Start of Dataset

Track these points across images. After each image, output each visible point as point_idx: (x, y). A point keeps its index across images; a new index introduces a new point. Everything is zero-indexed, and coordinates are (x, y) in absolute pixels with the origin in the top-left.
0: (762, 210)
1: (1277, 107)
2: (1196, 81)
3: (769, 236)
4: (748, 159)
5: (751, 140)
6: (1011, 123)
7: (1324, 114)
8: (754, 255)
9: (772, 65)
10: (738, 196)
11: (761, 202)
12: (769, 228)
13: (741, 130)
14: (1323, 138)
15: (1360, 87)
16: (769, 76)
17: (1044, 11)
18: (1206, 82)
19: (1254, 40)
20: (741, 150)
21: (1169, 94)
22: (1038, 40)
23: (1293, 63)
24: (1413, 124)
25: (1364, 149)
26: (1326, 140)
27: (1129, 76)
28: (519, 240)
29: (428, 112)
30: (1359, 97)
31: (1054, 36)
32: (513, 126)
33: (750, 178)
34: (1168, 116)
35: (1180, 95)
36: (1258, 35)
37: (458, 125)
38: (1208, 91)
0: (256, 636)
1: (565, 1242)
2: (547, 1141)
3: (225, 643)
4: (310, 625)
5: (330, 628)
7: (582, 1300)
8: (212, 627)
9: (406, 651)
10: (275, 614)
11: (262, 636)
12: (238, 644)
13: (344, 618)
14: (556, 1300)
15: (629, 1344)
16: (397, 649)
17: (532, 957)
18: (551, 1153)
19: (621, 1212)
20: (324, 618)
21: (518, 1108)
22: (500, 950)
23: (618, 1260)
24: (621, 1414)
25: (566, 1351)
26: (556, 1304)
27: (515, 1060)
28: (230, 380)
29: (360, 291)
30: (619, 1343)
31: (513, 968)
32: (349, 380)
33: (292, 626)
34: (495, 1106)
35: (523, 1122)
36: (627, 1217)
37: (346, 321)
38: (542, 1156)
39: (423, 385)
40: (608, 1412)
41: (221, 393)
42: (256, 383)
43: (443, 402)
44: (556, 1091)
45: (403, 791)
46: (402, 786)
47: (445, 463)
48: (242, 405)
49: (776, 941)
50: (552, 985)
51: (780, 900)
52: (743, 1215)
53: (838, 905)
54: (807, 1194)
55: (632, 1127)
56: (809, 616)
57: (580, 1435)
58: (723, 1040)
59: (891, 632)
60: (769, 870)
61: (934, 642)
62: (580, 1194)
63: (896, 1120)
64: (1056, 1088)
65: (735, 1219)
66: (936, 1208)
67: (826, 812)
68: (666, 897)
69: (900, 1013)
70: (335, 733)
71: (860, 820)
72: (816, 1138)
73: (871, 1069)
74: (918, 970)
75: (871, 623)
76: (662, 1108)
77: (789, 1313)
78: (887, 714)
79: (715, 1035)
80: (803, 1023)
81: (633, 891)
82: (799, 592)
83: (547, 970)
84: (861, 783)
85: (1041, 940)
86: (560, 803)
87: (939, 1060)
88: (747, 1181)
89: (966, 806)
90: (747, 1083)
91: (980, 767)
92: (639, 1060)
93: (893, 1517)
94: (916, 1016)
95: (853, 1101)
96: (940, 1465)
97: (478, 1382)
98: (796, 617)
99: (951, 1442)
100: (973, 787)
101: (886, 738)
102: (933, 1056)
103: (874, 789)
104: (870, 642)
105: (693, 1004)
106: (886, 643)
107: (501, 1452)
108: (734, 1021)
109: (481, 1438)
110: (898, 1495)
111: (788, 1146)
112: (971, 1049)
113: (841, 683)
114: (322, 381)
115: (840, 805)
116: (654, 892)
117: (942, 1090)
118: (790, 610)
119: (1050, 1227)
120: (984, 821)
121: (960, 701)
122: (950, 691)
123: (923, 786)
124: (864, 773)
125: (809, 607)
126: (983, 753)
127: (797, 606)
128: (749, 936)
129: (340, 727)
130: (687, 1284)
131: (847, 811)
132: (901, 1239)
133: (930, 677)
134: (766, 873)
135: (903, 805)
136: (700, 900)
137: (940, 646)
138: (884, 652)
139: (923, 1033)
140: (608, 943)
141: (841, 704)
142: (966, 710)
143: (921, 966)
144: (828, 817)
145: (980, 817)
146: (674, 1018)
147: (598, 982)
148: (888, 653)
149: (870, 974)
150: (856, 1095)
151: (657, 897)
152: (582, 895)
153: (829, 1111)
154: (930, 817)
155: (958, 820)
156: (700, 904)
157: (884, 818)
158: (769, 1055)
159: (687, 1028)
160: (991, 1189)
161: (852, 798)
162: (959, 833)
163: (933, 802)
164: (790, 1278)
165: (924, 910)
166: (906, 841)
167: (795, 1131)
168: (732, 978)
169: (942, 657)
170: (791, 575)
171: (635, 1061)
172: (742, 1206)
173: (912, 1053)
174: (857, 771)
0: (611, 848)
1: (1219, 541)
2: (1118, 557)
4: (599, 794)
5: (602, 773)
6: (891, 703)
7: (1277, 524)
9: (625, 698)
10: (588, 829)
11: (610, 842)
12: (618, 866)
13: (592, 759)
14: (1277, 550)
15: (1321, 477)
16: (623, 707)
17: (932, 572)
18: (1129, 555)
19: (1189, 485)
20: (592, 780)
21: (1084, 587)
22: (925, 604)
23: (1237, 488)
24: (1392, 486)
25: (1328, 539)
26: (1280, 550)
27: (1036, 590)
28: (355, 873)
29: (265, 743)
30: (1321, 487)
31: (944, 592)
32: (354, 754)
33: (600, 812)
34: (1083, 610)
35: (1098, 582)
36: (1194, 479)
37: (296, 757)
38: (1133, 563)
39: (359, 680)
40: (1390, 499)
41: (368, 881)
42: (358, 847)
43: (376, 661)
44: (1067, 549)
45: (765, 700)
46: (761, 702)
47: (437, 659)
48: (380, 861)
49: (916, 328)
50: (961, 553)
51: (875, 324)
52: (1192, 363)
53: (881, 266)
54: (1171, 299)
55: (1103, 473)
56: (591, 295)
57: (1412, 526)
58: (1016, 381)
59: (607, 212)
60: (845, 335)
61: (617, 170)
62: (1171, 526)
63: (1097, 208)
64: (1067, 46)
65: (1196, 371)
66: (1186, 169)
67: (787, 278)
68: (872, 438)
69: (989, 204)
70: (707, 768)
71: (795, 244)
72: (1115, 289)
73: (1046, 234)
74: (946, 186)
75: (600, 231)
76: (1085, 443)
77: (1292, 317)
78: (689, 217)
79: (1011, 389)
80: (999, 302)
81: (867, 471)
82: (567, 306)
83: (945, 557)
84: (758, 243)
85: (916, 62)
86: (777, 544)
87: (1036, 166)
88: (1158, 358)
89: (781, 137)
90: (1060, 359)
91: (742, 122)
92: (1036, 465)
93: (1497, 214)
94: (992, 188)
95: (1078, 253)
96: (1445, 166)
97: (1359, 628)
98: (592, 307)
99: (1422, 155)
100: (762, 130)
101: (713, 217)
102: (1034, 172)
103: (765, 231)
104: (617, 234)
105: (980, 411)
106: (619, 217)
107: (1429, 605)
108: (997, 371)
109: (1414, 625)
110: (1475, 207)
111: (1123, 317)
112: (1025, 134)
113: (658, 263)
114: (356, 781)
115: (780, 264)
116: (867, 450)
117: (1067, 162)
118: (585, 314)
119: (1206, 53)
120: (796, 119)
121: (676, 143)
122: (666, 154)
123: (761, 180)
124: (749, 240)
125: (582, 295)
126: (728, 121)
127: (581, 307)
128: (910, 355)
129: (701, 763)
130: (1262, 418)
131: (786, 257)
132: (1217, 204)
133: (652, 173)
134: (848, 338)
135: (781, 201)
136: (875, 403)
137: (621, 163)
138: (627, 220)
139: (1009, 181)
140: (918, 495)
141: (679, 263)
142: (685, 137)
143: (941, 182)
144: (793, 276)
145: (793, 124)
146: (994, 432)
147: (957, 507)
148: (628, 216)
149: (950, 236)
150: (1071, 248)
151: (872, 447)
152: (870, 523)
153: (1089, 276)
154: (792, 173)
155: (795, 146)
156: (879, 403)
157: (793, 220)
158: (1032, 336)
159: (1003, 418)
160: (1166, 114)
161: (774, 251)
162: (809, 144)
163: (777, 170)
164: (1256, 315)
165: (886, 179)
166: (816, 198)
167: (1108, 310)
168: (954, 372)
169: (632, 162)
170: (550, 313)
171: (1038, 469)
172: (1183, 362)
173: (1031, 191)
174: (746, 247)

End of Dataset

Going down the listing above, begin printing at the line with "131: (847, 811)" and finish with the line with "173: (912, 1053)", exactly as they appear.

131: (847, 811)
132: (901, 1239)
133: (930, 677)
134: (766, 873)
135: (903, 805)
136: (700, 900)
137: (940, 646)
138: (884, 652)
139: (923, 1033)
140: (608, 943)
141: (841, 704)
142: (966, 710)
143: (921, 966)
144: (828, 817)
145: (980, 817)
146: (674, 1018)
147: (598, 982)
148: (888, 653)
149: (870, 974)
150: (856, 1095)
151: (657, 897)
152: (582, 895)
153: (829, 1111)
154: (930, 817)
155: (958, 820)
156: (700, 904)
157: (884, 818)
158: (769, 1055)
159: (687, 1028)
160: (991, 1189)
161: (852, 798)
162: (959, 833)
163: (933, 802)
164: (790, 1278)
165: (924, 910)
166: (906, 841)
167: (795, 1131)
168: (732, 978)
169: (942, 657)
170: (791, 575)
171: (635, 1061)
172: (742, 1206)
173: (912, 1053)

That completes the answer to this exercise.